Discovered in 1978, the tomb of Amenhotep-Huy is located at Qurnet Marei, part of the Theban Necropolis on Luxor’s west bank, said Karar, adding that multi-national team of archaeologists led by the Institute for the Study of Ancient Egypt in Madrid has been studying and renovating the architectural elements of the tomb since 2009.
“Amenhotep-Huy, originally from Nubia, was married to Ta-Em-Wadjsy, chief of the harem of Amun-Ra and of the Harem of Tutankhamun. Although the tomb belonged to a nobleman that was modest if not poor, its daily-life scenes featured a wealth of materials, including elaborate funerary furniture and objects along with a stone sarcophagus to house the deceased’s mummy,” archaeologist Sherif el-Sabban told The Cairo Post Saturday.
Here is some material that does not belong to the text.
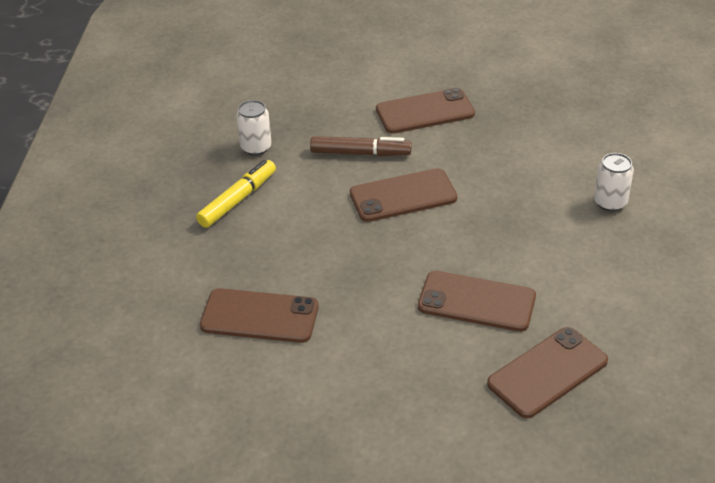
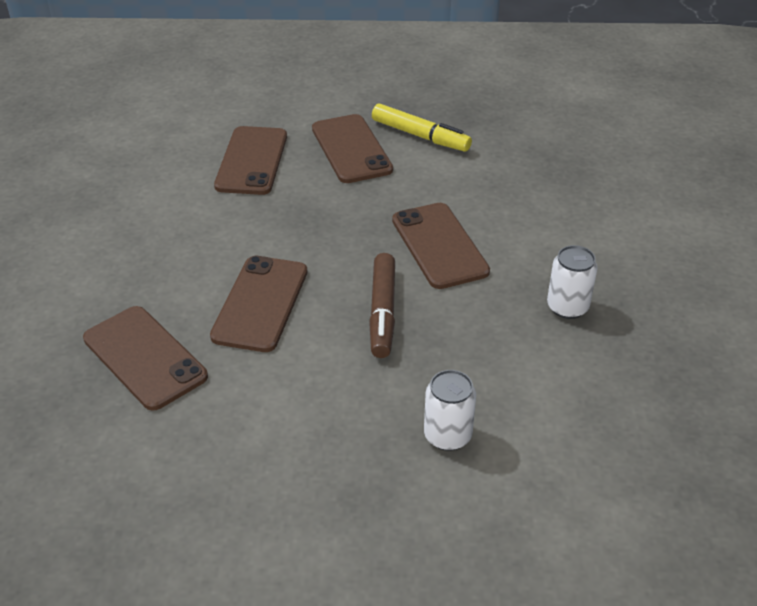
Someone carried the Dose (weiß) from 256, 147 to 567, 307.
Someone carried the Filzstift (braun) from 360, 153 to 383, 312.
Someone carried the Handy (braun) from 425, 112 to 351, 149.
“The tombs at Qurnet Marei, located near Deir al-Bahri, belong to 18th-dynasty nobles, and 25th- and 26th-dynasty nobles under the Nubian Pharaohs. The whole area has been under excavation since 1970s, but of the many tombs here only some are open to the public, including the tombs of Kheruef, Mnto-phaat and of Pabasa who were high officials,” said Sabban.
Most of the scenes at Amenhotep-Huy’s tomb represent the vizier’s daily life activities of agriculture, hunting and fishing. It also features scenes of female musicians and dancers and shows Huy, among his family members, being greeted by high priests, according to Sabban.
The Theban Necropolis is an area of the west bank of the Nile, opposite Thebes (Modern Luxor) in Upper Egypt. According to Sabban, it was used for ritual burials for several Pharaohs, noblemen and high officials starting from the New Kingdom Period (1580 B.C.-1080 B.C.) and for over a millennium.